Ainda no ataque ao Governo, Jerónimo fez outra exigência, quando criticava o aumento dos preços dos combustíveis: “O Governo tem de acabar com o apoio às sanções e exigir que elas acabam. As sanções decididas pelos Estados Unidos e seguidas pelo Governo português são cada vez mais sanções contra as condições de vida do povo português”.

Por isso, questionado sobre se o PCP está a sair em defesa da Rússia, sancionada pela invasão da Ucrânia por Estados Unidos e União Europeia — sanções que Portugal apoia –, Jerónimo defendeu que o PCP não quer apenas o fim das sanções contra o regime de Vladimir Putin — é mesmo o fim de “todas as sanções”, um “escandaloso roubo”.

E quanto à Rússia, insistiu: “Não percebo como se pode defender os interesses da Rússia quando estamos a falar da defesa dos interesses dos trabalhadores e do povo português. Não estamos a pensar na Rússia”.
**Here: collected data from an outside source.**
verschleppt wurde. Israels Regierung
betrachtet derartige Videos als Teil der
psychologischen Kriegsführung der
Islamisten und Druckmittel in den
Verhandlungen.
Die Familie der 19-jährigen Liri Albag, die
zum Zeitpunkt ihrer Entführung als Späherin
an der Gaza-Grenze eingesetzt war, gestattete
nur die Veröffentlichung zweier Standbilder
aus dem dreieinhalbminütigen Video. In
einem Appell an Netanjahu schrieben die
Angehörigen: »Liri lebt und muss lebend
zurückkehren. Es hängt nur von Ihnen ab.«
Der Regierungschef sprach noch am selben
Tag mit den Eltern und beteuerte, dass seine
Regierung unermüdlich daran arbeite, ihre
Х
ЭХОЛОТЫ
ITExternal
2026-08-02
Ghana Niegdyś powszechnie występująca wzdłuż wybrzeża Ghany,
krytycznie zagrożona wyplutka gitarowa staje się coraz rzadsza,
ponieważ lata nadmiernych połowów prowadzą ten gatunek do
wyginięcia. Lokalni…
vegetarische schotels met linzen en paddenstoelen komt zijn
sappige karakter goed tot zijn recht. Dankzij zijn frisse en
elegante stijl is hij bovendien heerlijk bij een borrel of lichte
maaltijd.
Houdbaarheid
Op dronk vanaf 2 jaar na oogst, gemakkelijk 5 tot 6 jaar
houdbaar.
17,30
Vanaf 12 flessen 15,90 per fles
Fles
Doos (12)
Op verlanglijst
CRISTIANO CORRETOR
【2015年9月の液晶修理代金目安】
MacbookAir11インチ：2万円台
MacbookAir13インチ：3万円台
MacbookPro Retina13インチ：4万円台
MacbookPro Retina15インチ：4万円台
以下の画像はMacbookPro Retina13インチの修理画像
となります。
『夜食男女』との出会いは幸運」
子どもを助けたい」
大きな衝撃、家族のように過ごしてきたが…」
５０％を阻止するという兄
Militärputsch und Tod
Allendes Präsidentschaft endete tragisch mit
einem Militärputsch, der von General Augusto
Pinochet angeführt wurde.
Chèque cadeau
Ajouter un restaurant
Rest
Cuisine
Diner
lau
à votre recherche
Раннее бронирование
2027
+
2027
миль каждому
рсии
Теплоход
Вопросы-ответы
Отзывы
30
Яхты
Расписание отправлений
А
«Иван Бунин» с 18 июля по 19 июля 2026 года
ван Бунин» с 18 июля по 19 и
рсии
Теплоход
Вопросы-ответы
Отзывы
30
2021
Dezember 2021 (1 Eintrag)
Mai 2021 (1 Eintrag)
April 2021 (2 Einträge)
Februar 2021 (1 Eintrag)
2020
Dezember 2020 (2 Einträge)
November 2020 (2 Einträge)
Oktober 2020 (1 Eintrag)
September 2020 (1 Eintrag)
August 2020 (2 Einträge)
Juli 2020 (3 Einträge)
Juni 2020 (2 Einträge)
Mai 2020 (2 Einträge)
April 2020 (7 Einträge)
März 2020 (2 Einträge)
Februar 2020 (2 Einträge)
A nível partidário, num Comité Central que é o primeiro a realizar-se depois do que aconteceu imediatamente no rescaldo das eleições legislativas, há duas novidades a registar: a primeira é a entrada de Paula Santos na Comissão Política do órgão, por ser a nova líder parlamentar (uma decisão que Jerónimo considera “acertada”); a segunda é a marcação de uma conferência nacional do PCP, em que o objetivo é fazer um “debate profundo” sobre os problemas do país mas também “reforçar o partido”, para 12 e 13 de novembro.